Cassandra processes data at several stages on the write path.
- Logging data in the commit log
- Writing data to the memtable
- Flushing data from the memtable
- Storing data on disk in SSTables
When a write occurs, Cassandra stores the data in a structure in memory, the memtable, and also appends writes to the commit log on disk, providing configurable durability. The commit log receives every write made to a Cassandra node, and these durable writes survive permanently even after power failure. The memtable is a write-back cache of data partitions that Cassandra looks up by key. The memtable stores writes until reaching a limit, and then is flushed.
When memtable contents exceed a configurable threshold, the memtable data, which includes indexes, is put in a queue to be flushed to disk. You can configure the length of the queue by changing memtable_heap_space_in_mb or memtable_offheap_space_in_mb setting in the cassandra.yaml. If the data to be flushed exceeds the queue size, Cassandra blocks writes until the next flush succeeds. You can manually flush a table using the nodetool flush command. Typically, before restarting nodes, flushing the memtable is recommended to reduce commit log replay time. To flush the data, Cassandra sorts memtables by token and then writes the data to disk sequentially.
Data in the commit log is purged after its corresponding data in the memtable is flushed to an SSTable.
Memtables and SSTables are maintained per table. SSTables are immutable, not written to again after the memtable is flushed. Consequently, a partition is typically stored across multiple SSTable files.
For each SSTable, Cassandra creates these structures:
- Partition index
A list of partition keys and the start position of rows in the data file (on disk)
- Partition summary (in memory)
A sample of the partition index.
- Bloom filter
Periodic compaction is essential to a healthy Cassandra database because Cassandra does not insert/update in place. As inserts/updates occur, instead of overwriting the rows, Cassandra writes a new timestamped version of the inserted or updated data in another SSTable. Cassandra manages the accumulation of SSTables on disk using compaction.
Cassandra also does not delete in place because the SSTable is immutable. Instead, Cassandra marks data to be deleted using a tombstone. Tombstones exist for a configured time period defined by the gc_grace_seconds value set on the table.
During compaction, there is a temporary spike in disk space usage and disk I/O because the old and new SSTables co-exist. This diagram depicts the compaction process:
Compaction merges the data in each SSTable by partition key, selecting the latest data for storage based on its timestamp. Cassandra can merge the data performantly, without random IO, because rows are sorted by partition key within each SSTable. After evicting tombstones and removing deleted data, columns, and rows, the compaction process consolidates SSTables into a single file. The old SSTable files are deleted as soon as any pending reads finish using the files. Disk space occupied by old SSTables becomes available for reuse.
Cassandra 2.1 improves read performance after compaction by performing an incremental replacement of compacted SSTables.
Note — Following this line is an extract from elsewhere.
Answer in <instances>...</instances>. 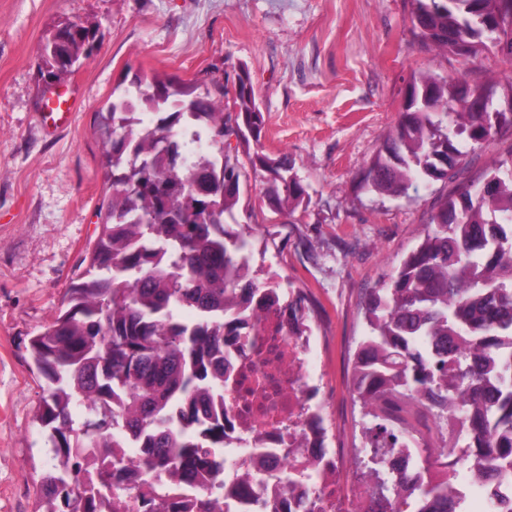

Instead of waiting for the entire compaction to finish and then throwing away the old SSTable (and cache), Cassandra can read data directly from the new SSTable even before it finishes writing.
As data is written to the new SSTable and reads are directed to it, the corresponding data in the old SSTables is no longer accessed and is evicted from the page cache. Thus begins an incremental process of caching the new SSTable, while directing reads away from the old one. The dramatic cache miss is gone. Cassandra provides predictable high performance even under heavy load.
You can manually start compaction using the nodetool compact command.